## WHAT YOU SHOULD DO:
Only these lines of the data below are wanted: the one with "[76,1124,181,1139] 7.Pomodoro ->", the one with "[76,1386,180,1400] 9.COVID19 ->", and any lines between them, each repeated exactly.
[RECORDED INFORMATION]
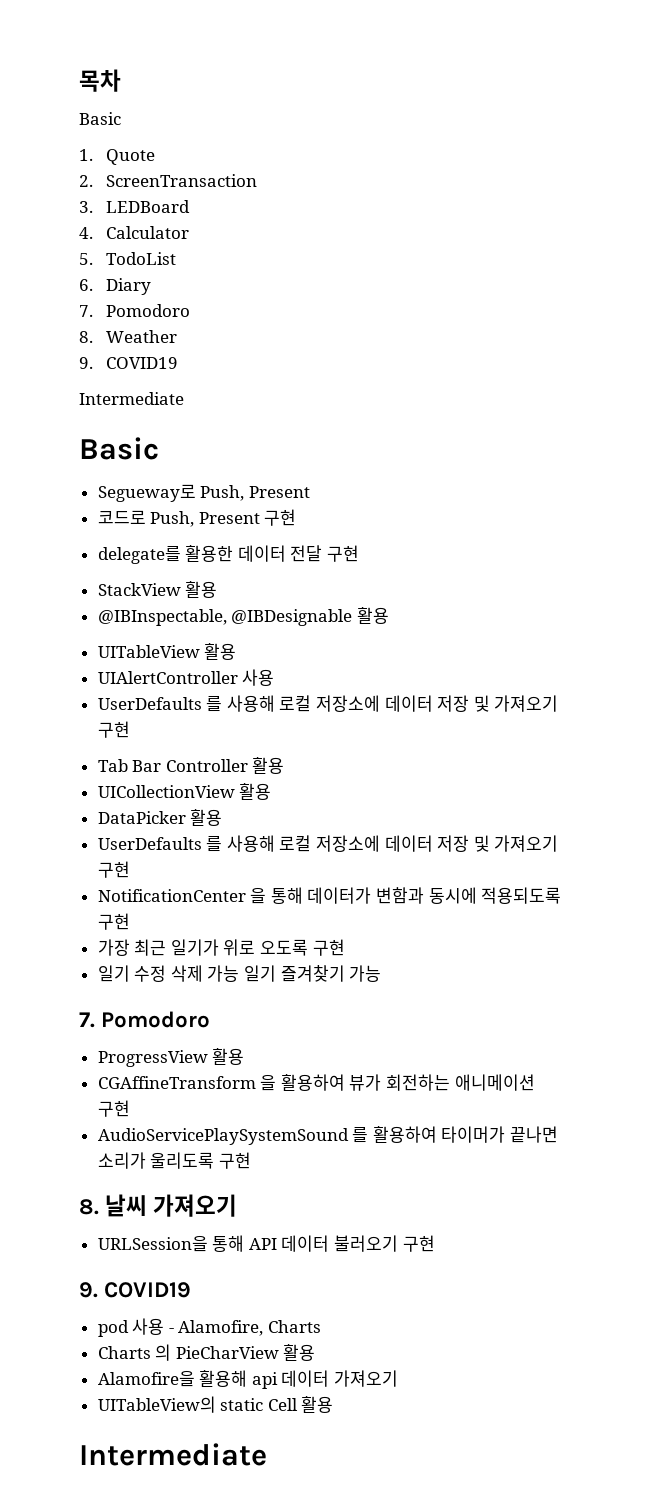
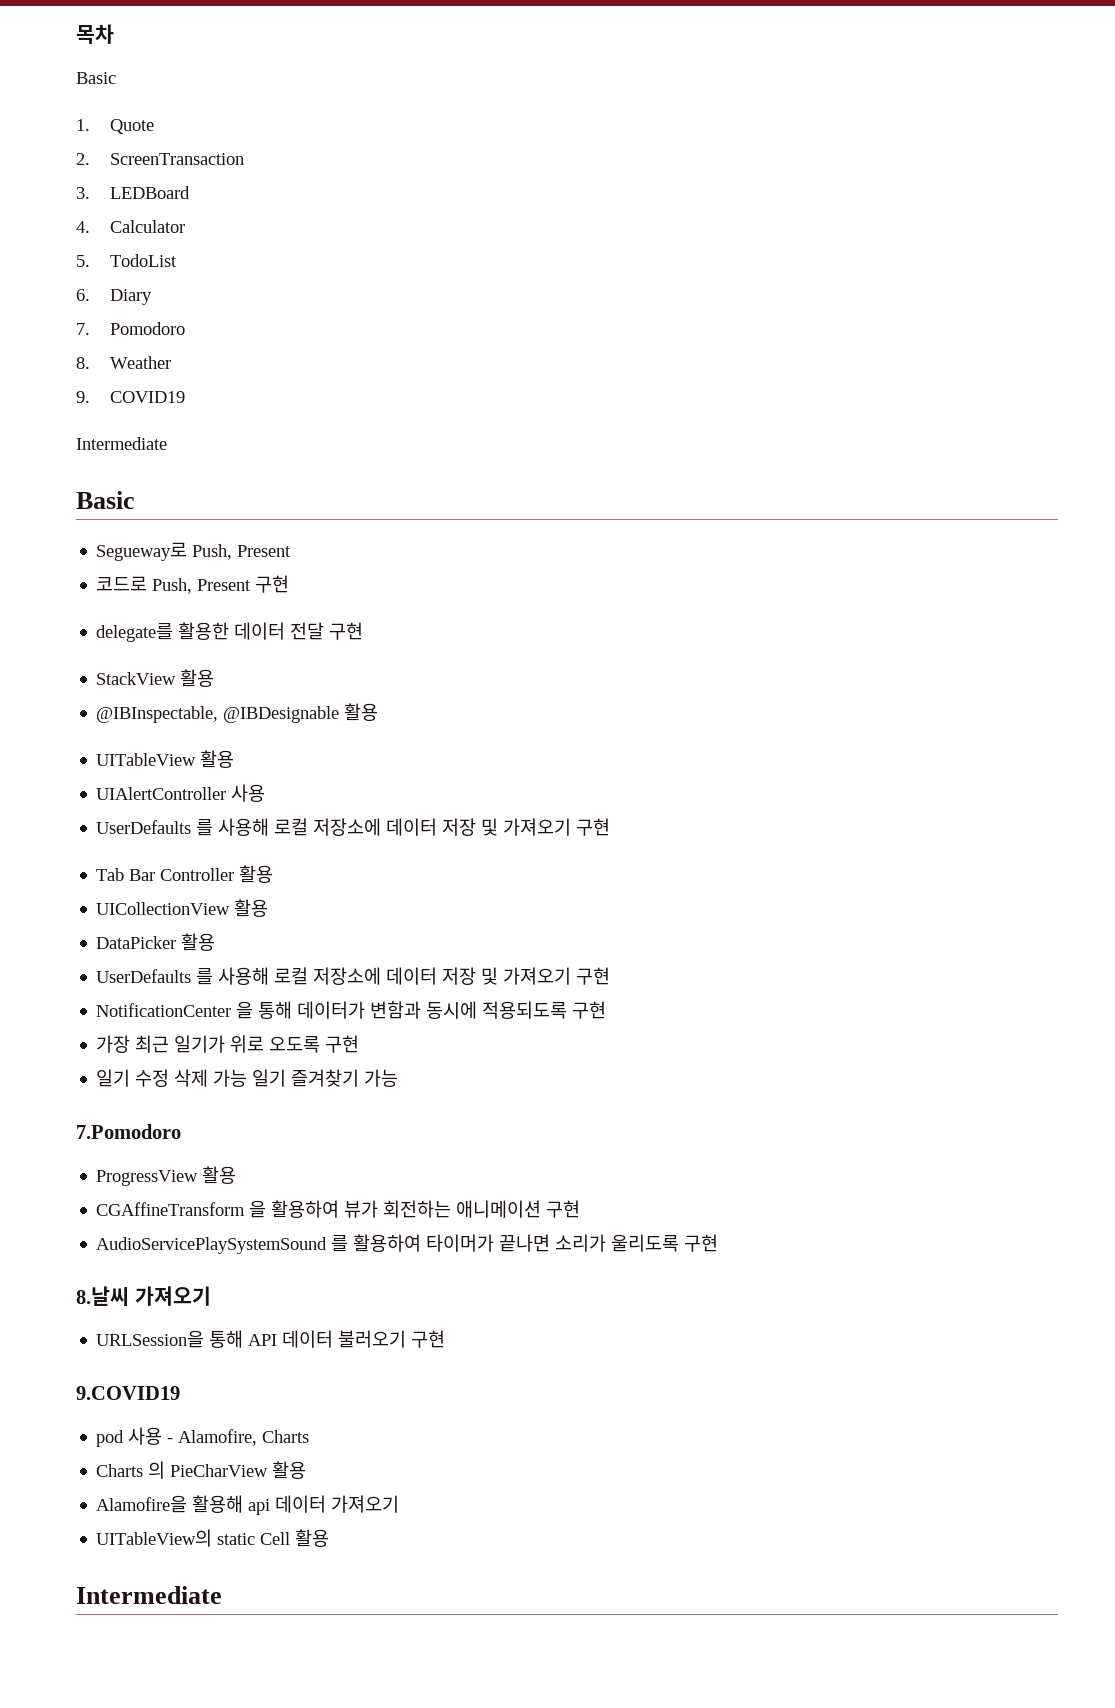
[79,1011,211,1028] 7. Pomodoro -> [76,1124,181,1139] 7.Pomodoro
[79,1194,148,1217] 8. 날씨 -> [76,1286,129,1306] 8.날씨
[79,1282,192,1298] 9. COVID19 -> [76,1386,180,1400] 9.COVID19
[/RECORDED INFORMATION]
[RECORDED INFORMATION]
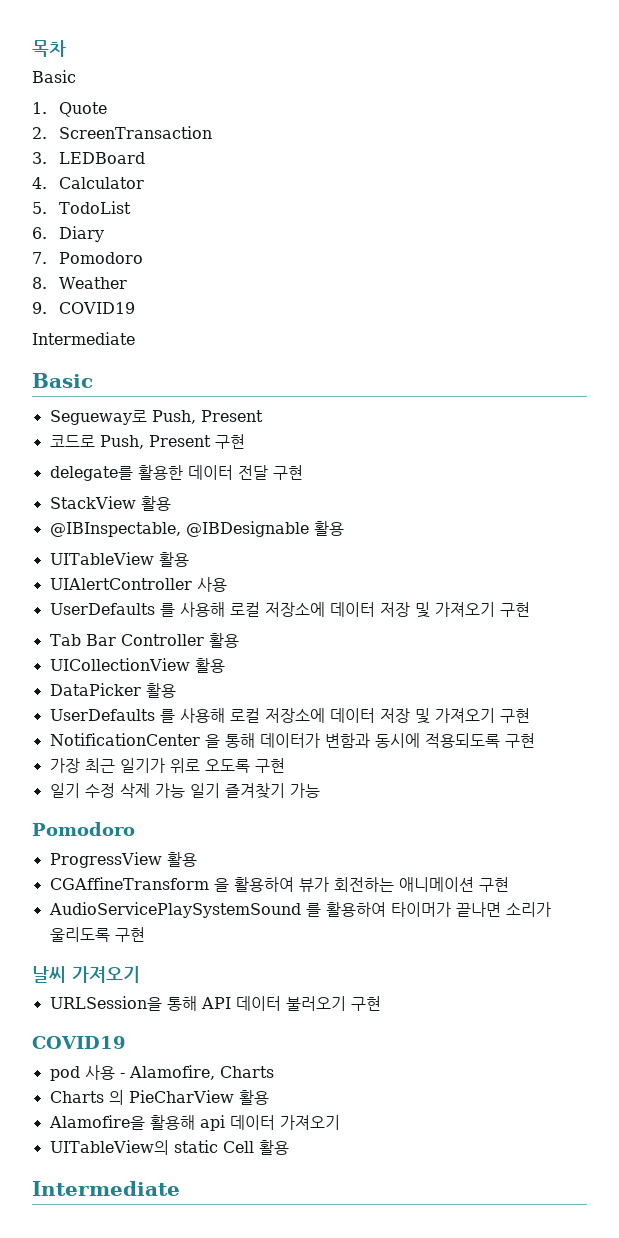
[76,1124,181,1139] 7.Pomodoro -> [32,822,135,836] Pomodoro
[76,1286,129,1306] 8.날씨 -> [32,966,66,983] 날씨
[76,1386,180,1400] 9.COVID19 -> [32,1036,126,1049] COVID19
[/RECORDED INFORMATION]
## ANSWER TO THIS TASK:
[76,1124,181,1139] 7.Pomodoro -> [32,822,135,836] Pomodoro
[76,1286,129,1306] 8.날씨 -> [32,966,66,983] 날씨
[76,1386,180,1400] 9.COVID19 -> [32,1036,126,1049] COVID19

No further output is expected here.